## [Request]
Pick out each line in the entries below that contains the word "Which" and copy it.

## [Provided records]
______________________________

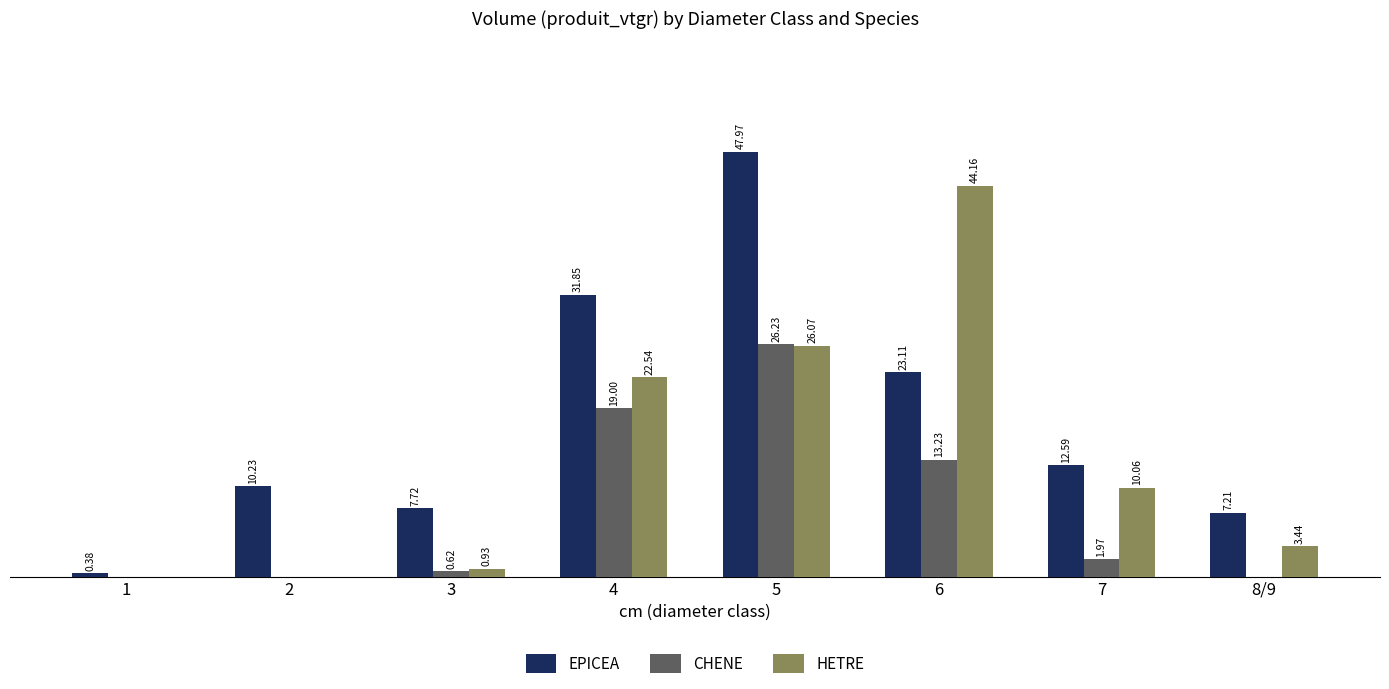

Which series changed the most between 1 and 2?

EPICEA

______________________________

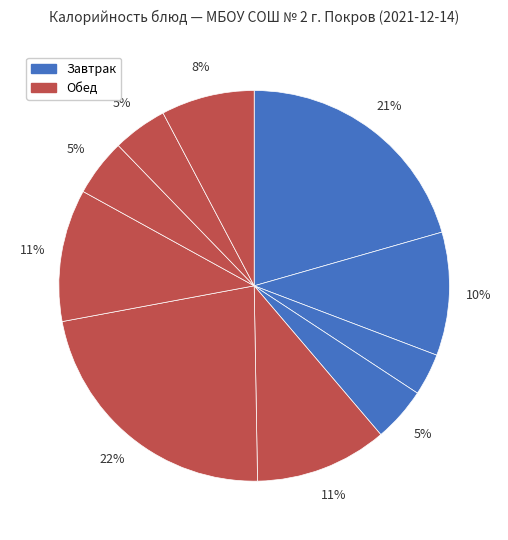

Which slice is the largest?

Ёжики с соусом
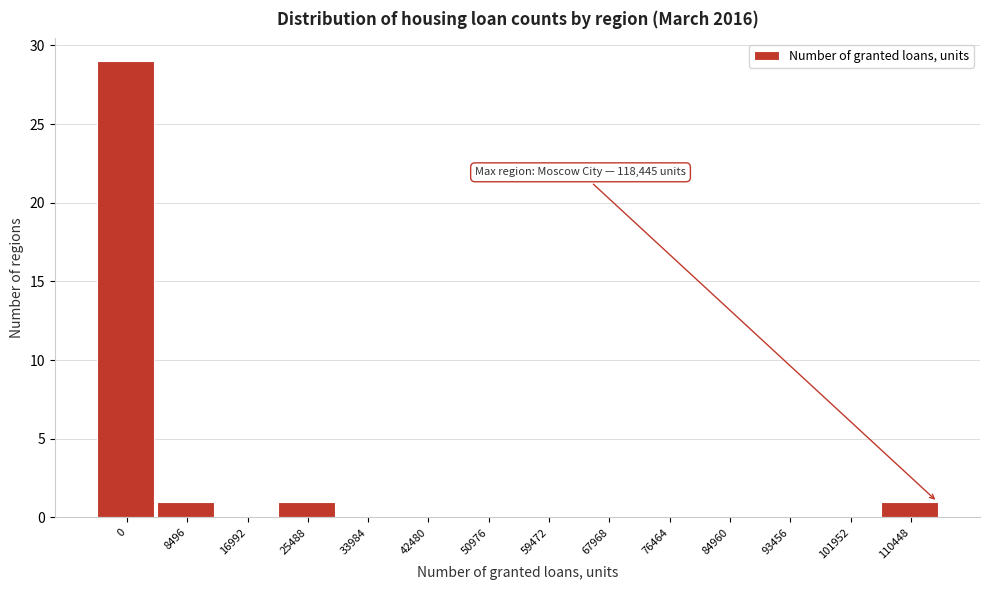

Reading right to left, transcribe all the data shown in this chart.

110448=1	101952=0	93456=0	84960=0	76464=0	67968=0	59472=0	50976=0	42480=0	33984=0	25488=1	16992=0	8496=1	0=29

______________________________

## [Finished task]
Which series changed the most between 1 and 2?
Which slice is the largest?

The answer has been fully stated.